As for keeping clients invested according to their financial plans during a down market, Diehl said simple anecdotes can help clients frame how to put volatile market periods into perspective.

Such an anecdote highlights one of the primary benefits (and drawbacks) of the public markets: their transparency, which allows an investor to know the exact value of their portfolio at any given time. Diehl frames the anecdote this way. "What if a client was told that the value of their home declined 25% in a single day. Would their first inclination be to sell the house immediately?"

Of course the client wouldn't take that dramatic step, since most people consider their home a longer-term "investment." By the same token, they shouldn't abandon a long-term investment portfolio that's built to withstand declines and to achieve the client's individual goals.

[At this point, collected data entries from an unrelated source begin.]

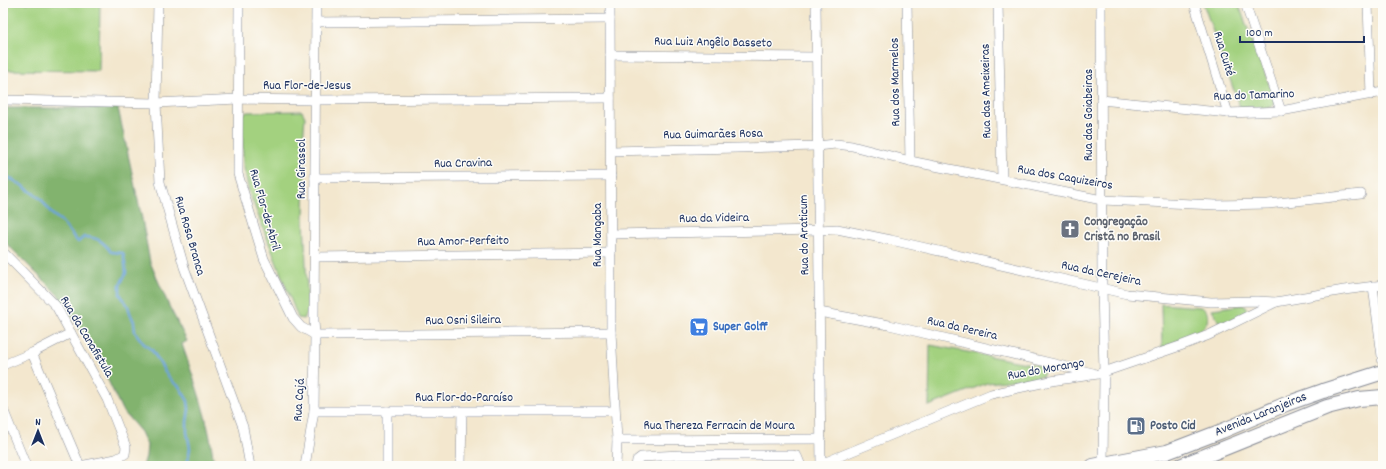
<svg xmlns="http://www.w3.org/2000/svg" width="1386" height="469" font-family="Dekko,sans-serif">
	<rect width="100%" height="100%" fill="#fdfcf7"/>
	<filter id="ink" filterUnits="userSpaceOnUse"><feTurbulence type="fractalNoise" baseFrequency=".025" numOctaves="2"/><feDisplacementMap in="SourceGraphic" scale="8" xChannelSelector="R" yChannelSelector="G"/><feConvolveMatrix kernelMatrix="1 2 1 2 8 2 1 2 1" color-interpolation-filters="sRGB"/></filter>
	<filter id="wash" filterUnits="userSpaceOnUse"><feTurbulence type="fractalNoise" baseFrequency=".012" numOctaves="4" result="noise"/><feDisplacementMap in="SourceGraphic" scale="16" xChannelSelector="R" yChannelSelector="G"/><feGaussianBlur stdDeviation="0.9" result="paint"/><feColorMatrix in="noise" values="0 0 0 0 0 0 0 0 0 0 0 0 0 0 0 0 0 1.4 0 .05"/><feComposite in="paint" operator="in"/></filter>
	<g filter="url(#wash)">
		<rect width="100%" height="100%" fill="#f3e7ce"/>
		<!-- green -->
		<g fill="#a3d17f" stroke="#5f806e">
			<path d="M3,3H100L99,71L3,70Z"/>
			<path d="M1203,3H1238L1275,100L1273,106L1269,108L1240,107L1238,102Z"/>
			<path d="M302,111L305,117L303,141L305,167L304,217L308,312L303,319L298,318L249,192L243,163L242,115L247,112Z"/>
			<path d="M1161,304L1200,307C1210,310 1210,322 1202,329L1162,348Z"/>
			<path d="M1242,305L1245,306L1247,310C1243,318 1228,321 1220,324L1212,309Z"/>
			<path d="M930,345L1042,366L1044,369L1043,376L1034,378L987,383L929,406Z"/>
		</g>
		<!-- forest -->
		<path fill="#82b36e" stroke="#4e7166" d="M3,108H118L142,219L150,262L169,306L187,341L182,344C196,386 210,422 214,466H143L146,456L147,445L141,432L122,410L99,361L59,296L3,240Z"/>
		<g fill="none" stroke-linecap="round" stroke-linejoin="round">
			<!-- stream -->
			<path stroke="#6da4db" stroke-width="2.5" d="M3,174L23,186L41,199L52,214L61,221L78,242L84,237C97,237 103,241 111,252L123,253L125,263L126,273L120,285V294L128,306L130,313L134,322L135,332L144,344L152,350L167,375L174,383L179,386L188,401L189,409L187,422V432L190,448L187,466"/>
		</g>
	</g>
	<g filter="url(#ink)">
		<g fill="none" stroke-linecap="round" stroke-linejoin="round">
			<!-- street casing -->
			<g stroke="#878b96" stroke-width="10">
				<g id="street">
					<path d="M158,3L156,103L160,182L184,267L243,427L250,466"/>
					<path d="M239,3L238,174L264,259L293,318L301,327L315,335"/>
					<path d="M610,3L611,332L617,440L616,466"/>
					<path d="M816,3L821,466"/>
					<path d="M907,3L910,161"/>
					<path d="M998,3L1002,179"/>
					<path d="M1101,3L1102,288L1104,372L1103,466"/>
					<path d="M1194,3L1228,113"/>
					<path d="M1245,3L1281,111"/>
					<path d="M1368,3L1371,95"/>
					<path d="M316,22L610,19"/>
					<path d="M610,55L816,57"/>
					<path d="M3,100L156,103L238,99L315,100L610,98"/>
					<path d="M1101,100L1228,113L1281,111L1383,92"/>
					<path d="M611,151L816,146L836,144L852,146L910,161L1102,200L1216,205L1268,204L1361,194"/>
					<path d="M315,178L611,176"/>
					<path d="M611,234L818,230L837,229L891,240L1127,294L1211,302L1257,301L1276,302L1344,290L1383,285"/>
					<path d="M3,252L56,306L107,399L126,447L125,454L116,459L80,466"/>
					<path d="M315,257L611,253"/>
					<path d="M1373,286L1383,364"/>
					<path d="M819,312L889,325L1093,373"/>
					<path d="M315,335L611,332"/>
					<path d="M32,353L80,466"/>
					<path d="M3,365L32,353L71,333"/>
					<path d="M3,409L26,466"/>
					<path d="M314,411H615"/>
					<path d="M617,440L821,439"/>
					<path d="M821,464L991,394L1051,381L1098,374L1180,346L1209,335L1276,302"/>
					<path d="M305,466L314,411L315,335L314,321L316,3"/>
					<path d="M387,466V411"/>
					<path d="M461,466L462,412"/>
					<path d="M636,466L637,460L641,457L680,455H793L797,456L801,466"/>
				</g>
			</g>
			<!-- primary casing -->
			<g stroke="#878b96" stroke-width="16">
				<g id="primary">
					<path d="M1093,466L1167,452L1222,431L1286,404L1323,391L1383,372"/>
					<path d="M1180,466L1327,407L1359,399L1383,397"/>
				</g>
			</g>
			<!-- street -->
			<use href="#street" stroke="#fff" stroke-width="9"/>
			<!-- primary -->
			<use href="#primary" stroke="#fff" stroke-width="14"/>
		</g>
	</g>
	<!-- icons -->
	<defs>
		<g id="church-square" transform="scale(1)"><rect x="-9" y="-9" width="18" height="18" rx="4" fill="#6b7280" stroke="#fdfcf7"/><path d="M-1.2-6h2.4v3.5h3.3v2.4h-3.3V6h-2.4V-.1h-3.3v-2.4h3.3Z" fill="#fff"/></g>
		<g id="supermarket-square" transform="scale(1)"><rect x="-9" y="-9" width="18" height="18" rx="4" fill="#3f7fe0" stroke="#fdfcf7"/><path d="M-6-5.5h2.5l.6 2H6L4.5 2H-2.5L-4.4-4H-6ZM-1.5 3.2a1.3 1.3 0 1 0 .1 0ZM3 3.2a1.3 1.3 0 1 0 .1 0Z" fill="#fff"/></g>
		<g id="fuel-square" transform="scale(1)"><rect x="-9" y="-9" width="18" height="18" rx="4" fill="#5c6f8a" stroke="#fdfcf7"/><path d="M-5.5-6h7V0h2V4h1.3V-2.5L3-4.5l.8-.8L6-3V5H2.5V1h-1V6h-7ZM-4.2-4.7v3.2H.2V-4.7Z" fill="#fff"/></g>
	</defs>
	<g fill-rule="evenodd">
		<use href="#church-square" x="1070" y="229"/>
		<use href="#supermarket-square" x="699" y="327"/>
		<use href="#fuel-square" x="1136" y="426"/>
	</g>
	<g text-anchor="middle" dominant-baseline="central" stroke-width="3" stroke-linejoin="round" paint-order="stroke">
		<!-- street labels -->
		<g font-size="13" fill="#1b2f5e" stroke="#fdfcf7">
			<text transform="translate(713 43) rotate(1)">Rua Luiz Angêlo Basseto</text>
			<text transform="translate(1223 54) rotate(73)">Rua Cuité</text>
			<text transform="translate(896 82) rotate(-91)">Rua dos Marmelos</text>
			<text x="307" y="86">Rua Flor-de-Jesus</text>
			<text transform="translate(987 91) rotate(-91)">Rua das Ameixeiras</text>
			<text transform="translate(1254 96) rotate(-2)">Rua do Tamarino</text>
			<text transform="translate(1089 115) rotate(-90)">Rua das Goiabeiras</text>
			<text transform="translate(713 135) rotate(-1)">Rua Guimarães Rosa</text>
			<text transform="translate(463 164) rotate(-1)">Rua Cravina</text>
			<text transform="translate(302 169) rotate(-90)">Rua Girassol</text>
			<text transform="translate(1065 178) rotate(10)">Rua dos Caquizeiros</text>
			<text transform="translate(264 210) rotate(74)">Rua Flor-de-Abril</text>
			<text transform="translate(714 219) rotate(-1)">Rua da Videira</text>
			<text transform="translate(598 235) rotate(-90)">Rua Mangaba</text>
			<text transform="translate(805 235) rotate(-91)">Rua do Araticum</text>
			<text transform="translate(189 236) rotate(74)">Rua Rosa Branca</text>
			<text transform="translate(463 242) rotate(-1)">Rua Amor-Perfeito</text>
			<text transform="translate(1101 274) rotate(12)">Rua da Cerejeira</text>
			<text transform="translate(463 321) rotate(-1)">Rua Osni Sileira</text>
			<text transform="translate(962 329) rotate(13)">Rua da Pereira</text>
			<text transform="translate(86 337) rotate(59)">Rua da Canafistula</text>
			<text transform="translate(1046 370) rotate(-10)">Rua do Morango</text>
			<text x="464" y="398">Rua Flor-do-Paraíso</text>
			<text transform="translate(300 400) rotate(-86)">Rua Cajá</text>
			<text transform="translate(1261 415) rotate(-22)">Avenida Laranjeiras</text>
			<text x="719" y="426">Rua Thereza Ferracin de Moura</text>
		</g>
		<!-- worship labels -->
		<g font-size="13" font-weight="bold" fill="#5b616d" stroke="#fdfcf7" text-anchor="start">
			<text x="1084" y="222">Congregação<tspan x="1084" dy="15">Cristã no Brasil</tspan></text>
		</g>
		<!-- shop labels -->
		<g font-size="13" font-weight="bold" fill="#366cbe" stroke="#fdfcf7" text-anchor="start">
			<text x="713" y="327">Super Golff</text>
		</g>
		<!-- service labels -->
		<g font-size="13" font-weight="bold" fill="#4e5e75" stroke="#fdfcf7" text-anchor="start">
			<text x="1150" y="426">Posto Cid</text>
		</g>
	</g>
	<!-- margin -->
	<rect width="1386" height="469" fill="none" stroke="#fdfcf7" stroke-width="16"/>
	<!-- north arrow -->
	<g transform="translate(38 431)" stroke="#fdfcf7" stroke-width="3" paint-order="stroke">
	<path d="M0-3L7 15L0 10L-7 15Z" fill="#1b2f5e"/>
	<text y="-6" font-size="11" font-weight="bold" text-anchor="middle" fill="#1b2f5e">N</text>
	</g>
	<!-- scale -->
	<path d="M1240 36v6h124v-6" fill="none" stroke="#1b2f5e" stroke-width="2"/>
	<text x="1246" y="36" font-size="12" fill="#1b2f5e" stroke="#fdfcf7" stroke-width="3" paint-order="stroke">100 m</text>
</svg>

That's not to say that there "may be signals" in a market decline that an advisor should discern to consider reallocating a portfolio, Diehl admits, but any such decision should not be based on an emotional reaction to the markets' gyrations.

Diehl concludes with the reminder that "we're humans with strong fight or flight emotions," and that the flight emotion can be heightened during difficult times like a bear market. "What we need during those times," he said, referring to advisors, "is having someone to walk us back" from that primal fear.